ABOUT THIS EXERCISE: The lines below are to be quoted exactly, from the first through the one that contains "(310, 731) none".

[Records from a collection]
·····

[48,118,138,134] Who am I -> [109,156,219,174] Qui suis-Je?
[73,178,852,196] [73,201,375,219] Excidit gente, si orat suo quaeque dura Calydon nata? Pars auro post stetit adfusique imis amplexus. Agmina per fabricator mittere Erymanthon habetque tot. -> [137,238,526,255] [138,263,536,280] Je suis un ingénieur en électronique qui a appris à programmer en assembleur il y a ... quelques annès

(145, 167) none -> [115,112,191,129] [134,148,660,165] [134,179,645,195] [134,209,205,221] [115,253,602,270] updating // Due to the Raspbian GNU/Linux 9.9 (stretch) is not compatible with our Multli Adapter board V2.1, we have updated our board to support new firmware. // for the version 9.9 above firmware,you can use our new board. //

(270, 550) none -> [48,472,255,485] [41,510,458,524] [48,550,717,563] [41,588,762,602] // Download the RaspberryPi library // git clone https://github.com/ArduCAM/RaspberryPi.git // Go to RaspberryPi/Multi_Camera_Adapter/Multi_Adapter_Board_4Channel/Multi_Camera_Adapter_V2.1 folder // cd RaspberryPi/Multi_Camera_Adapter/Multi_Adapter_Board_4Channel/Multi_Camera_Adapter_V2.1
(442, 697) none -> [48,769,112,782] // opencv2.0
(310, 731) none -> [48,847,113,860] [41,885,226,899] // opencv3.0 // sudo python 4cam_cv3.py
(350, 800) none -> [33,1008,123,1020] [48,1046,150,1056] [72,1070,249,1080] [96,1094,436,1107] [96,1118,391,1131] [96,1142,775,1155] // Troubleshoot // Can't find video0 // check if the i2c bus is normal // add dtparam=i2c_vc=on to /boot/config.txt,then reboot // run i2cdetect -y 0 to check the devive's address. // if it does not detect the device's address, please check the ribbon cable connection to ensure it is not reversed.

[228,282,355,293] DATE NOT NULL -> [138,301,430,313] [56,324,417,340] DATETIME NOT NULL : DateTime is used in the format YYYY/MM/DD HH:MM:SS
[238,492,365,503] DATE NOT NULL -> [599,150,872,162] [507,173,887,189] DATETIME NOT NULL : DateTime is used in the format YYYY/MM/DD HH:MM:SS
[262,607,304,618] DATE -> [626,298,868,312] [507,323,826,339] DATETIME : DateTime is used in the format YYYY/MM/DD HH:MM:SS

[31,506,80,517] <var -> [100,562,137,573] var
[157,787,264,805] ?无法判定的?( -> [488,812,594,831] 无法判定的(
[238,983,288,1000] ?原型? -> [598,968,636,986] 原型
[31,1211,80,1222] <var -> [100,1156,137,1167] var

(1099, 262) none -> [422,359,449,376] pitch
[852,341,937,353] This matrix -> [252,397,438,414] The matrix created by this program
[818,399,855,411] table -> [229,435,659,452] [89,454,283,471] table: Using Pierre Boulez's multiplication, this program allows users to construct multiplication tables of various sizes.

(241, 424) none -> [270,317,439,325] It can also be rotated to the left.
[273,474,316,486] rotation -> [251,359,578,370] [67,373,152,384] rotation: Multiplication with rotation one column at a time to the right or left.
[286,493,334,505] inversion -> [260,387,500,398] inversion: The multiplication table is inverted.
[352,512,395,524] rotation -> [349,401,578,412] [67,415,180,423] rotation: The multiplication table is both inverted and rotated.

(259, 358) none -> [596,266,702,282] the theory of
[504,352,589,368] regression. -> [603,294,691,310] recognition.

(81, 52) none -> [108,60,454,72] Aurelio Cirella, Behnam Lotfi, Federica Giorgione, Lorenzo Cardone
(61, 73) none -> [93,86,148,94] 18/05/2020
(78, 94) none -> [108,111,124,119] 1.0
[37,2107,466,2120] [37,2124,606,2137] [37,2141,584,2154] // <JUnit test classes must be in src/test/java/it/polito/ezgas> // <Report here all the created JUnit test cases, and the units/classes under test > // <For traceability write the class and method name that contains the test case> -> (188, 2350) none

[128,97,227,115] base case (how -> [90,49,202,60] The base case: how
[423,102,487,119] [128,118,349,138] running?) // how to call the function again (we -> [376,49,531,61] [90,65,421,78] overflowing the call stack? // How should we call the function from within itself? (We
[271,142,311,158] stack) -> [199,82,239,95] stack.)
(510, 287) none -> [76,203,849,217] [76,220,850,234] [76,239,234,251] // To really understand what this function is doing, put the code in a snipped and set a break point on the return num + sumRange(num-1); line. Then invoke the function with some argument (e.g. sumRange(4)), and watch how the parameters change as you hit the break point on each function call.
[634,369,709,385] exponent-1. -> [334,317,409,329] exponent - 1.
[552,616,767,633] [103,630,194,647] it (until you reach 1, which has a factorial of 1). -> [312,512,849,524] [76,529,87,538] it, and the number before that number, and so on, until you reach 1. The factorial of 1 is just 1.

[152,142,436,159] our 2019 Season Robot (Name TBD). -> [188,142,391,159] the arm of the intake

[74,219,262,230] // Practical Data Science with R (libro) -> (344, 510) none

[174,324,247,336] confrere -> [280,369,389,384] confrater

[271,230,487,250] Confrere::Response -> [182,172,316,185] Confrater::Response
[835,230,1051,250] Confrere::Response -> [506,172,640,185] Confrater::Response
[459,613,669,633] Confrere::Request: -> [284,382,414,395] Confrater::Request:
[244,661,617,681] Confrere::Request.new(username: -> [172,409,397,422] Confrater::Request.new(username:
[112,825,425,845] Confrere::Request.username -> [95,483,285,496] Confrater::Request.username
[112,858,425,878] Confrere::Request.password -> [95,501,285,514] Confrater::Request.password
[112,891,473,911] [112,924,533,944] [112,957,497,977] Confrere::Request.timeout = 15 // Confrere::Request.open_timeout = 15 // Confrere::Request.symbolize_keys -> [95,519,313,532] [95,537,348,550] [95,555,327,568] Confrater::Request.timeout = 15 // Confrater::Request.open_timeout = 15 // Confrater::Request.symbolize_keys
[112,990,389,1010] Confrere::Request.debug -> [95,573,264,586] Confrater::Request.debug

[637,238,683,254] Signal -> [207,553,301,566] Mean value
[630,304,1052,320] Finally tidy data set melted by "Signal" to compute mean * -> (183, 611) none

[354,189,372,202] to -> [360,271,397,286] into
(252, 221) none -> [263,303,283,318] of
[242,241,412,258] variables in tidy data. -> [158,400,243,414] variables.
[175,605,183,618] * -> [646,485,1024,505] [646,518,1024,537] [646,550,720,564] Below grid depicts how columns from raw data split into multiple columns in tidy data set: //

·····

REPLY TO THE EXERCISE:
[48,118,138,134] Who am I -> [109,156,219,174] Qui suis-Je?
[73,178,852,196] [73,201,375,219] Excidit gente, si orat suo quaeque dura Calydon nata? Pars auro post stetit adfusique imis amplexus. Agmina per fabricator mittere Erymanthon habetque tot. -> [137,238,526,255] [138,263,536,280] Je suis un ingénieur en électronique qui a appris à programmer en assembleur il y a ... quelques annès

(145, 167) none -> [115,112,191,129] [134,148,660,165] [134,179,645,195] [134,209,205,221] [115,253,602,270] updating // Due to the Raspbian GNU/Linux 9.9 (stretch) is not compatible with our Multli Adapter board V2.1, we have updated our board to support new firmware. // for the version 9.9 above firmware,you can use our new board. //

(270, 550) none -> [48,472,255,485] [41,510,458,524] [48,550,717,563] [41,588,762,602] // Download the RaspberryPi library // git clone https://github.com/ArduCAM/RaspberryPi.git // Go to RaspberryPi/Multi_Camera_Adapter/Multi_Adapter_Board_4Channel/Multi_Camera_Adapter_V2.1 folder // cd RaspberryPi/Multi_Camera_Adapter/Multi_Adapter_Board_4Channel/Multi_Camera_Adapter_V2.1
(442, 697) none -> [48,769,112,782] // opencv2.0
(310, 731) none -> [48,847,113,860] [41,885,226,899] // opencv3.0 // sudo python 4cam_cv3.py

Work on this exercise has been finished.